We didn't look further into the charger, as we had minimal interest in turning it on, but it shouldn't be too hard to get running. Of note - the charger doesn't manage balancing, only AC-DC conversion.

Let's look at the inverter next. Aha! A part number! The inverter is an EFP 2-3, made by Continental and sold by Zytek.

A little bit of digging shows that it is a 235A continuous, 355A peak unit. A handful of bolts releases the inverter from the rest of the unit:

Very small and cute. The HV cables probably weigh more than the power electronics.

At this point we had released the motor-gearbox unit from the rest of the drive unit. Already looks promising - nice round motor, practically movable by a single person.

Hi Charles!
After splitting the gearbox from the motor...

...we are left with the most adorable little traction motor:

The mounting pattern is very convenient:

Though dangling the 32kg motor off of those tabs is probably less than wise.

The gearbox is almost identical to the Leaf's, just smaller:

Internally, it is very similar:

We attempted to look inside the inverter next.
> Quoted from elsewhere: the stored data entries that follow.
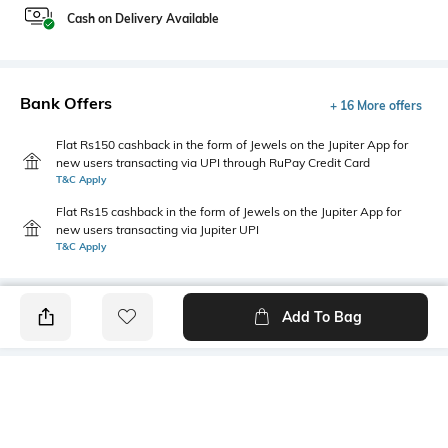
Cash on Delivery Available
Bank Offers
+ 16 More offers
Flat Rs150 cashback in the form of Jewels on the Jupiter App for
new users transacting via UPI through RuPay Credit Card
T&C Apply
Flat Rs15 cashback in the form of Jewels on the Jupiter App for
new users transacting via Jupiter UPI
T&C Apply
Add To Bag
PRODUCT DETAILS
Mood
Primary Color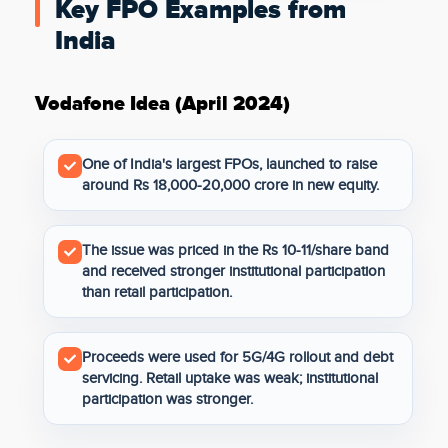
Key FPO Examples from
India
Vodafone Idea (April 2024)
One of India's largest FPOs, launched to raise
around Rs 18,000-20,000 crore in new equity.
The issue was priced in the Rs 10-11/share band
and received stronger institutional participation
than retail participation.
Proceeds were used for 5G/4G rollout and debt
servicing. Retail uptake was weak; institutional
participation was stronger.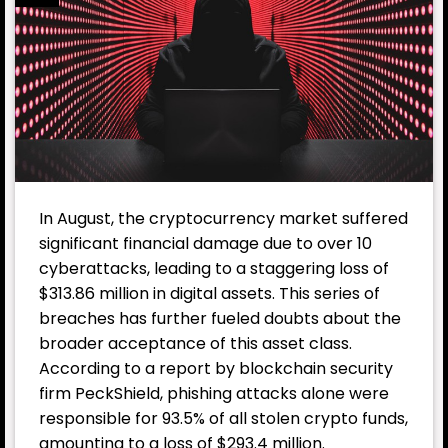
In August, the cryptocurrency market suffered
significant financial damage due to over 10
cyberattacks, leading to a staggering loss of
$313.86 million in digital assets. This series of
breaches has further fueled doubts about the
broader acceptance of this asset class.
According to a report by blockchain security
firm PeckShield, phishing attacks alone were
responsible for 93.5% of all stolen crypto funds,
amounting to a loss of $293.4 million.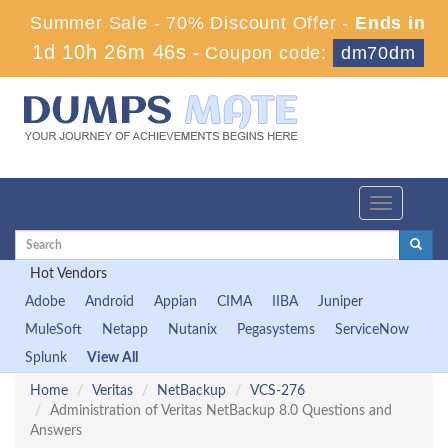
Summer Sale - 70% Discount Offer -
Ends in
1d 10h 26m 45s
-
Coupon code:
dm70dm
Toggle
navigation
Hot Vendors
Adobe
Android
Appian
CIMA
IIBA
Juniper
MuleSoft
Netapp
Nutanix
Pegasystems
ServiceNow
Splunk
View All
Home
Veritas
NetBackup
VCS-276
Administration of Veritas NetBackup 8.0 Questions and
Answers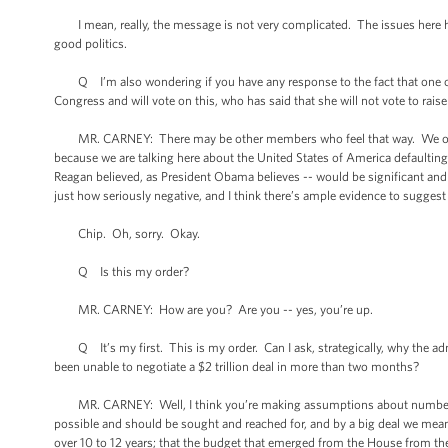
I mean, really, the message is not very complicated. The issues here hav
good politics.
Q I’m also wondering if you have any response to the fact that one of
Congress and will vote on this, who has said that she will not vote to raise t
MR. CARNEY: There may be other members who feel that way. We obviousl
because we are talking here about the United States of America defaulting o
Reagan believed, as President Obama believes -- would be significant and
just how seriously negative, and I think there’s ample evidence to suggest
Chip. Oh, sorry. Okay.
Q Is this my order?
MR. CARNEY: How are you? Are you -- yes, you’re up.
Q It’s my first. This is my order. Can I ask, strategically, why the admin
been unable to negotiate a $2 trillion deal in more than two months?
MR. CARNEY: Well, I think you’re making assumptions about numbers tha
possible and should be sought and reached for, and by a big deal we mean in
over 10 to 12 years; that the budget that emerged from the House from th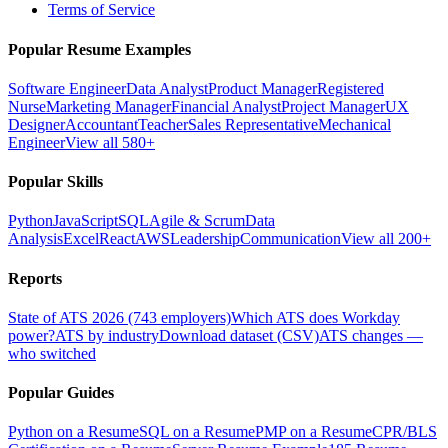
Terms of Service
Popular Resume Examples
Software Engineer
Data Analyst
Product Manager
Registered
Nurse
Marketing Manager
Financial Analyst
Project Manager
UX
Designer
Accountant
Teacher
Sales Representative
Mechanical
Engineer
View all 580+
Popular Skills
Python
JavaScript
SQL
Agile & Scrum
Data
Analysis
Excel
React
AWS
Leadership
Communication
View all 200+
Reports
State of ATS 2026 (743 employers)
Which ATS does Workday
power?
ATS by industry
Download dataset (CSV)
ATS changes —
who switched
Popular Guides
Python on a Resume
SQL on a Resume
PMP on a Resume
CPR/BLS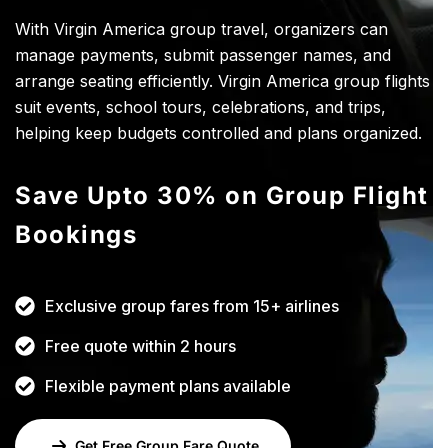
With Virgin America group travel, organizers can
manage payments, submit passenger names, and
arrange seating efficiently. Virgin America group flights
suit events, school tours, celebrations, and trips,
helping keep budgets controlled and plans organized.
Save Upto 30% on Group Flight
Bookings
Exclusive group fares from 15+ airlines
Free quote within 2 hours
Flexible payment plans available
Get Free Group Fare Quote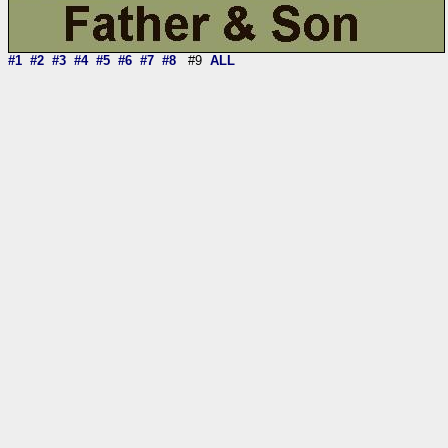
#1
#2
#3
#4
#5
#6
#7
#8
#9
ALL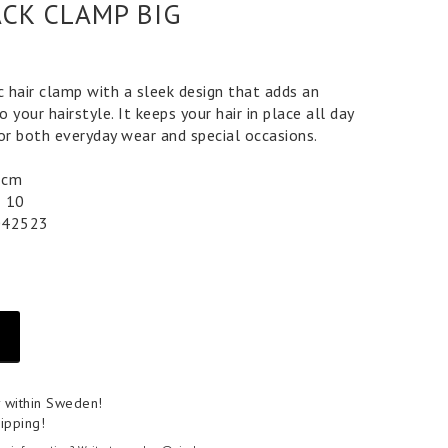
ACK CLAMP BIG
c hair clamp with a sleek design that adds an
 your hairstyle. It keeps your hair in place all day
for both everyday wear and special occasions.
 5 cm
5 10
042523
y within Sweden!
ipping!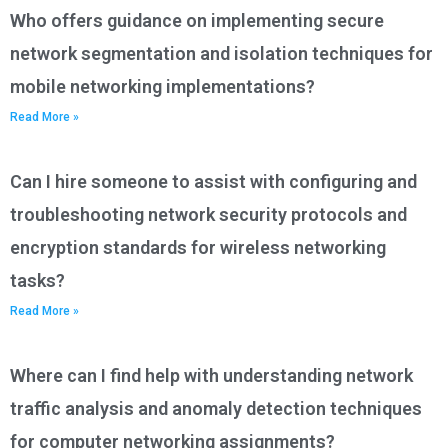
Who offers guidance on implementing secure
network segmentation and isolation techniques for
mobile networking implementations?
Read More »
Can I hire someone to assist with configuring and
troubleshooting network security protocols and
encryption standards for wireless networking
tasks?
Read More »
Where can I find help with understanding network
traffic analysis and anomaly detection techniques
for computer networking assignments?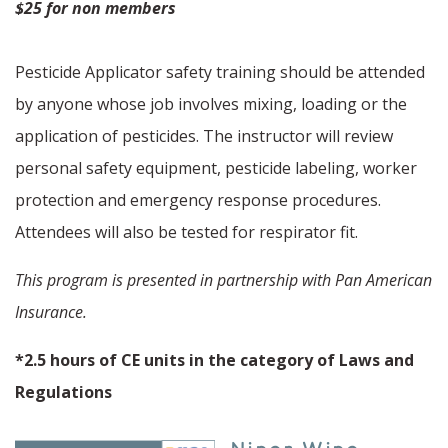
$25 for non members
Pesticide Applicator safety training should be attended
by anyone whose job involves mixing, loading or the
application of pesticides. The instructor will review
personal safety equipment, pesticide labeling, worker
protection and emergency response procedures.
Attendees will also be tested for respirator fit.
This program is presented in partnership with Pan American
Insurance.
*2.5 hours of CE units in the category of Laws and
Regulations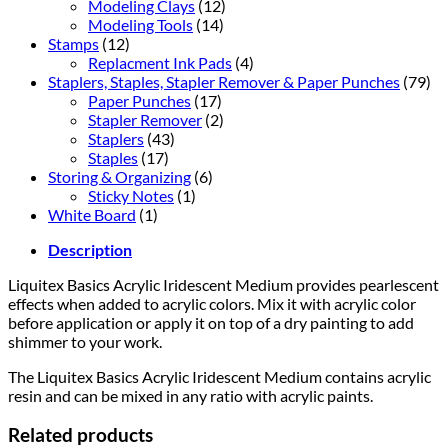
Modeling Clays
(12)
Modeling Tools
(14)
Stamps
(12)
Replacment Ink Pads
(4)
Staplers, Staples, Stapler Remover & Paper Punches
(79)
Paper Punches
(17)
Stapler Remover
(2)
Staplers
(43)
Staples
(17)
Storing & Organizing
(6)
Sticky Notes
(1)
White Board
(1)
Description
Liquitex Basics Acrylic Iridescent Medium provides pearlescent
effects when added to acrylic colors. Mix it with acrylic color
before application or apply it on top of a dry painting to add
shimmer to your work.
The Liquitex Basics Acrylic Iridescent Medium contains acrylic
resin and can be mixed in any ratio with acrylic paints.
Related products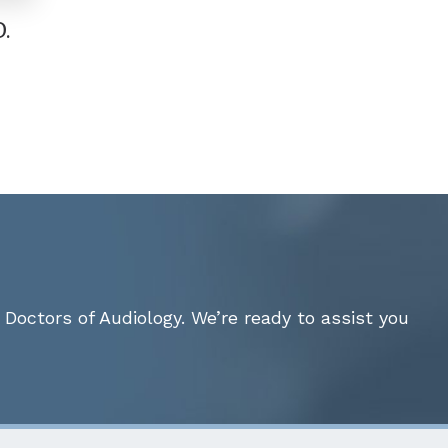
.
Doctors of Audiology. We’re ready to assist you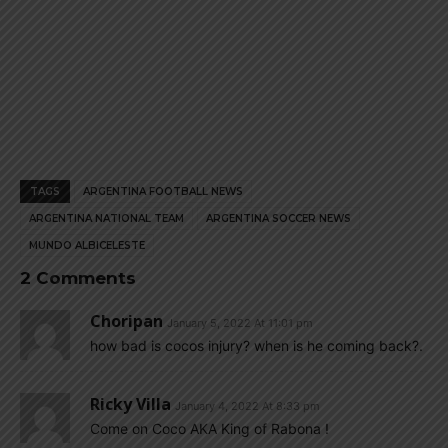
TAGS
ARGENTINA FOOTBALL NEWS
ARGENTINA NATIONAL TEAM
ARGENTINA SOCCER NEWS
MUNDO ALBICELESTE
2 Comments
Choripan
January 5, 2022 At 11:01 pm
how bad is cocos injury? when is he coming back?.
Ricky Villa
January 4, 2022 At 8:33 pm
Come on Coco AKA King of Rabona !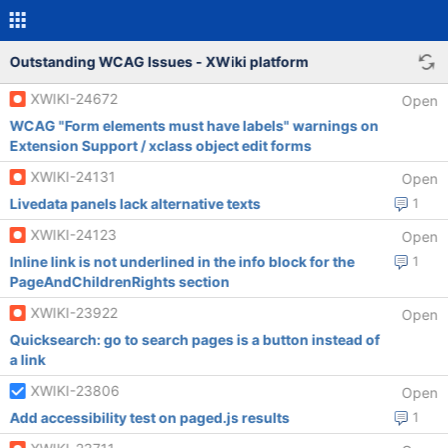
Outstanding WCAG Issues - XWiki platform
XWIKI-24672
Open
WCAG "Form elements must have labels" warnings on
Extension Support / xclass object edit forms
XWIKI-24131
Open
Livedata panels lack alternative texts
1
XWIKI-24123
Open
Inline link is not underlined in the info block for the
1
PageAndChildrenRights section
XWIKI-23922
Open
Quicksearch: go to search pages is a button instead of
a link
XWIKI-23806
Open
Add accessibility test on paged.js results
1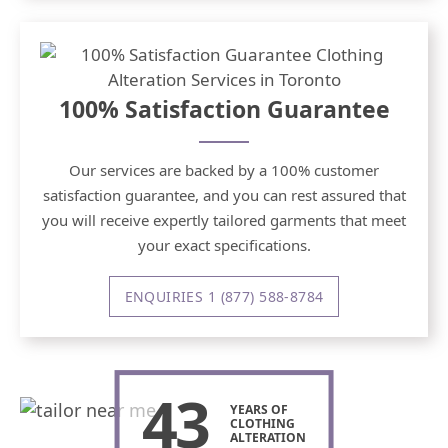
100% Satisfaction Guarantee
Our services are backed by a 100% customer
satisfaction guarantee, and you can rest assured that
you will receive expertly tailored garments that meet
your exact specifications.
ENQUIRIES 1 (877) 588-8784
43
YEARS OF
CLOTHING
ALTERATION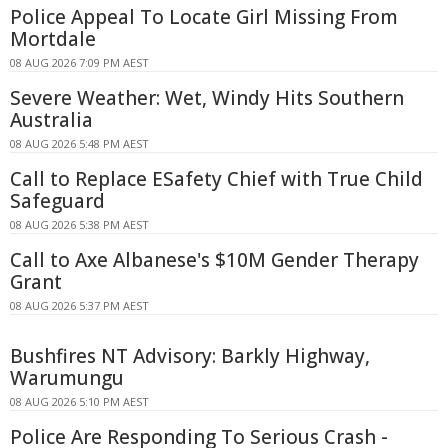
Police Appeal To Locate Girl Missing From
Mortdale
08 AUG 2026 7:09 PM AEST
Severe Weather: Wet, Windy Hits Southern
Australia
08 AUG 2026 5:48 PM AEST
Call to Replace ESafety Chief with True Child
Safeguard
08 AUG 2026 5:38 PM AEST
Call to Axe Albanese's $10M Gender Therapy
Grant
08 AUG 2026 5:37 PM AEST
Bushfires NT Advisory: Barkly Highway,
Warumungu
08 AUG 2026 5:10 PM AEST
Police Are Responding To Serious Crash -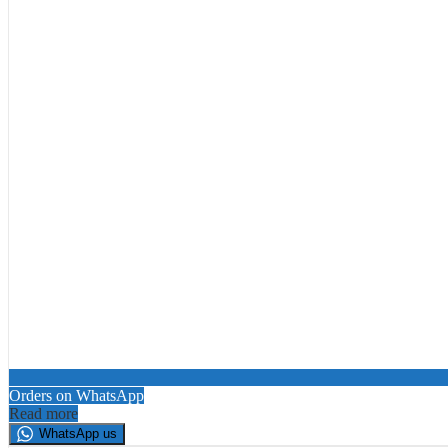
Orders on WhatsApp
Read more
WhatsApp us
It started out promising:

Oh hey, pin-style channels, presumably to reduce pressure drop.

The HV cable harness is...

...plugged in via giant blade terminals?!

Unfortunately, at this point we were defeated - the inverter housing had some concerning ribbon cables running to the internal boards, and it was very unclear how to split the housing without tearing up the cables.

Overall, this drive unit is very promising for small vehicle conversions. The poor integration is a blessing, as everything has sensible mounting holes, and there's a slim chance that it is possible to acquire the datasheet for the inverter and motor from their respective OEMs. Unfortunately 55/80KW (the latter is Bosch's peak rating for the motor) and 200Nm is not enough for a full car conversion - you would need a pair of them to get good power.

2013 (Second Generation) Nissan Leaf Drive Unit Teardown

We recently came across a Nissan Leaf drive unit:

Not shown: CHAdeMO charger blob
and of course had to look inside.

First, some outside dimensions for reference:

The drive unit is highly integrated; for example, the motor phase connections are short busbars:

Removing the dozen-odd screws and the three terminal screws allows us to separate the inverter from the motor...

...resulting in a very strange-looking U-shaped motor.

Pulling the next dozen bolts holding the differential and gearbox to the motor separates the gearbox from the motor:

A few more shots of the motor:

The natural next step was to look inside the gearbox...

...which unfortunately meant draining a liter of suspicious red Nissan Leaf fluid out first.

After that, it was simple enough to remove yet another dozen screws and split the gearbox housing:

Nothing much to see here, standard single stage helical gear going into an open differential. More pictures:

Overall reduction is a little over 8:1.

Next we look inside the inverter. First, a quick look at the waterblock channels:

Nothing to see here, standard cast channels.

Cracking the power electronics enclosure open required breaking through a lot of RTV sealant...

...revealing the gorgeous (and never-before-seen!) innards:

The inverter is much less dense than we had anticipated; the IGBT's have their own module (rather than being brazed straight to the waterblock), and there is a lot of empty space over the PM.

Controller is unfortunately based around a datasheet-less Renesas microcontroller, as are all Japanese automotive electronics.

Capacitor is 1088uF, 600V, SH film:

And a lot smaller than the one inside the 2nd-gen Prius.

Few more shots, including gate drive power supplies:

Overall, very well integrated with few surprises. I would not even dream of reprogramming this inverter, as dialing in the motor tuning for something this large would be very involved. My one comment is that this motor is probably good for much more than 80KW peak - judging by its size I would venture to say it is a 200KW-class motor.